Just last week, for example, French president Emmanuel Macron publicly
acknowledged his nation’s role in the horrific events in Rwanda in 1994 in the
course of which more than 800,000 innocents, mostly belonging to the Tutsi
tribe, were slaughtered mercilessly by their fellow countrymen who belonged to
the other large tribal group in the country, the Hutu. No one accuses the
French of themselves having killed those poor people. Nor was Rwanda part of
the French colonial empire in the nineteenth century. (See above; it was part
of German East Africa.) But the French cultivated a strong, friendly
relationship with the Hutu-led government and failed to step in vigorously in a
way that they surely could have averted the slaughter. They were therefore
bystanders rather than actual perpetrators—but they were bystanders who could
have saved hundreds of thousands of lives had they not chosen to do and say
nothing while the killing went on. And it was that specific silence that
President Macron was addressing in his remarks last week.

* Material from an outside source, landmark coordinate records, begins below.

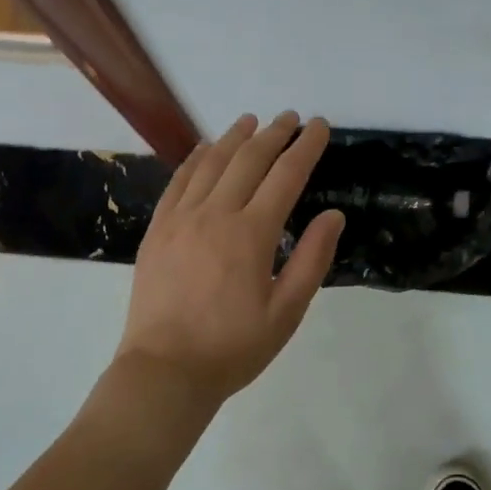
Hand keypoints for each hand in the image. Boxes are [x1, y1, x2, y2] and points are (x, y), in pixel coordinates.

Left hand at [110, 112, 344, 424]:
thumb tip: (333, 215)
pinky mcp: (157, 229)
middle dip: (274, 134)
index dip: (306, 147)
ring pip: (211, 163)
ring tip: (252, 121)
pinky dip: (194, 158)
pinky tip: (204, 148)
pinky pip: (178, 181)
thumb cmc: (233, 347)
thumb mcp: (286, 312)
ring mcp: (181, 218)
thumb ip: (311, 259)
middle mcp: (215, 214)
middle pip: (249, 159)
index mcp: (251, 234)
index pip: (286, 176)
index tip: (320, 126)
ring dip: (234, 137)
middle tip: (291, 118)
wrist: (164, 371)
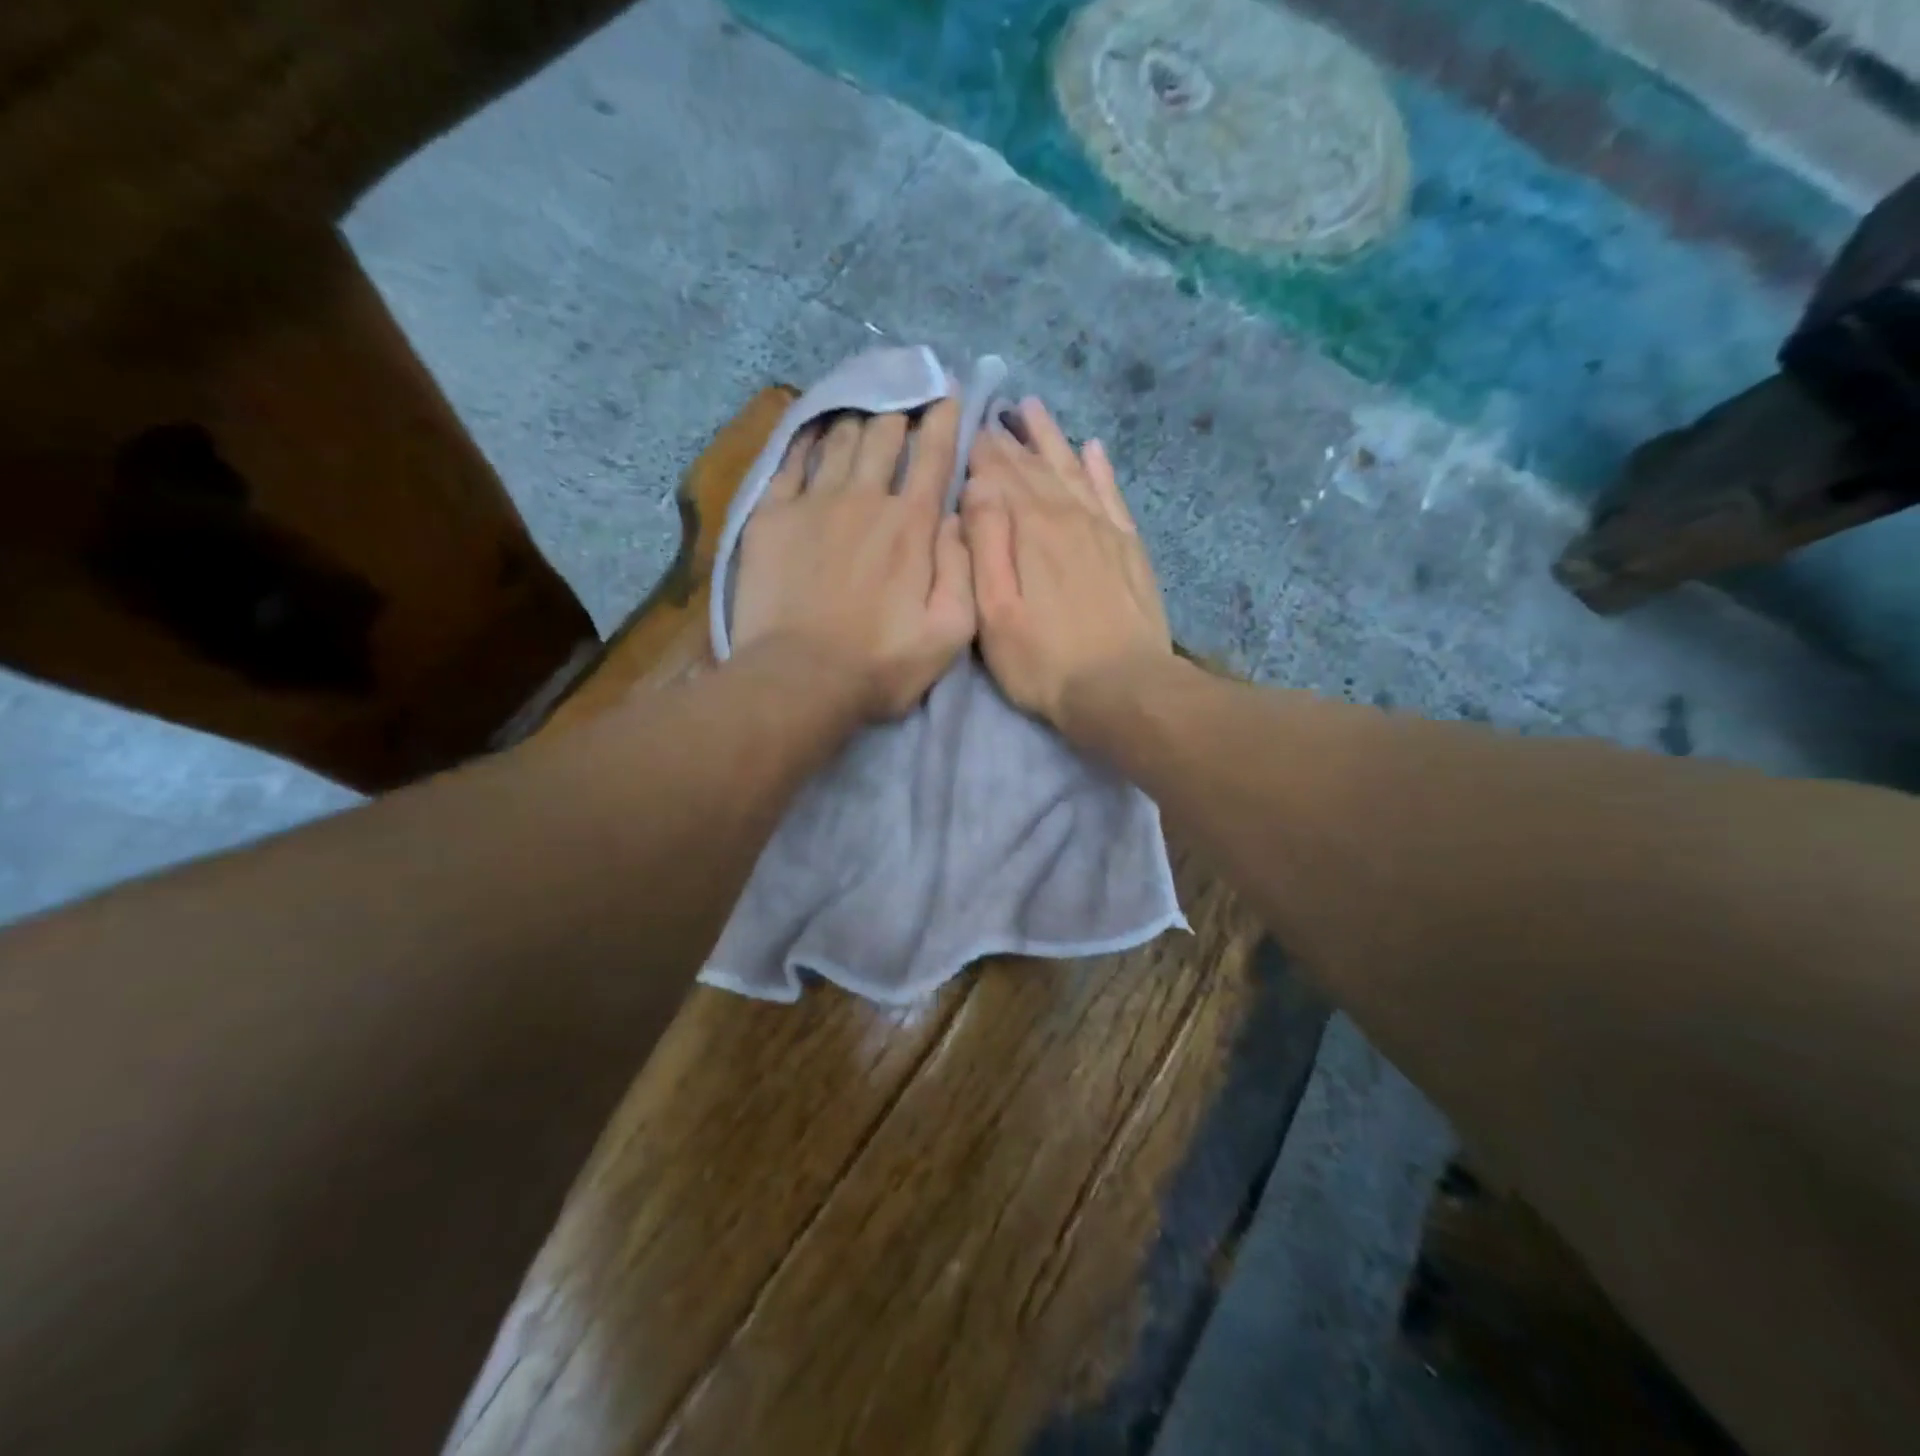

Also last week came the shocking revelation
that a mass grave of hundreds of children had been found—not in
formerly-Nazi-occupied Europe or in formerly German Africa, but in Canada…and
not that far from where Joan and I lived in British Columbia. The remains of
215 children were found on the site of the former Kamloops Indian Residential
School, where they had all died of some lethal combination of neglect, disease,
and mistreatment. The Kamloops School, just about 200 miles northeast of
Vancouver, was part of a large network of schools, mostly operated by various
churches including the Roman Catholic Church, that indigenous children were
forced to attend by their white overlords. These schools were apparently
mini-gulags in all of which some combination of physical violence and
brainwashing was brought to bear to make the pupils into “regular” Canadians,
which is to say, citizens with no knowledge of or affinity for their own native
culture. Nor is this an ancient story for Canadians—the last such school only
closed in 1996. Shocked by its own history, the government set up a National
Truth and Reconciliation Commission, one based on the similar commission set up
in South Africa after the end of apartheid. And the Commission
determined that at least 4,100 children died in these schools, almost all of
them avoidable deaths, and that the children’s parents were never told anything
close to the truth about what had happened to their own sons and daughters. As
a father and grandfather, the suffering of those poor people feels incalculable
to me. In 2018, Pope Francis declined to issue an apology for the Church’s role
in this nightmarish story. But two different Prime Ministers of Canada, Stephen
Harper and Justin Trudeau, have formally begun the process of national t’shuvah
by formally acknowledging their nation’s responsibility in failing to act
swiftly and decisively once it was known what these schools were really like. One
quote by P.M. Trudeau struck me especially: “For far too many students,” he
said, “profound cultural loss led to poverty, family violence, substance abuse
and community breakdown. It led to mental and physical health issues that have
impeded their happiness and that of their family. Far too many continue to face
adversity today as a result of time spent in residential schools, and for that
we are sorry.”
Such simple words: “we are sorry.” Yes, easy to wave away as too little, too late. But something, a beginning, a start. When I hear my own countrymen debating the specific ways our nation could or should begin to confront the legacy of slavery in these United States, I find myself looking to the leaders of Germany, France, and Canada, as I wonder what shape that kind of honest engagement with the past could take. And last week I also read with great interest the story about the Virginia Theological Seminary in Alexandria beginning to make after-the-fact payments to the descendants of men and women forced to work there either for no wages at all (i.e., as slaves before the Civil War) or for minimal wages far below what they deserved to earn in the years that followed. Also easy to wave away as a mere gesture. But, it strikes me that we Americans could just as reasonably consider the school’s gesture a beginning, a start, a step forward towards both truth and reconciliation.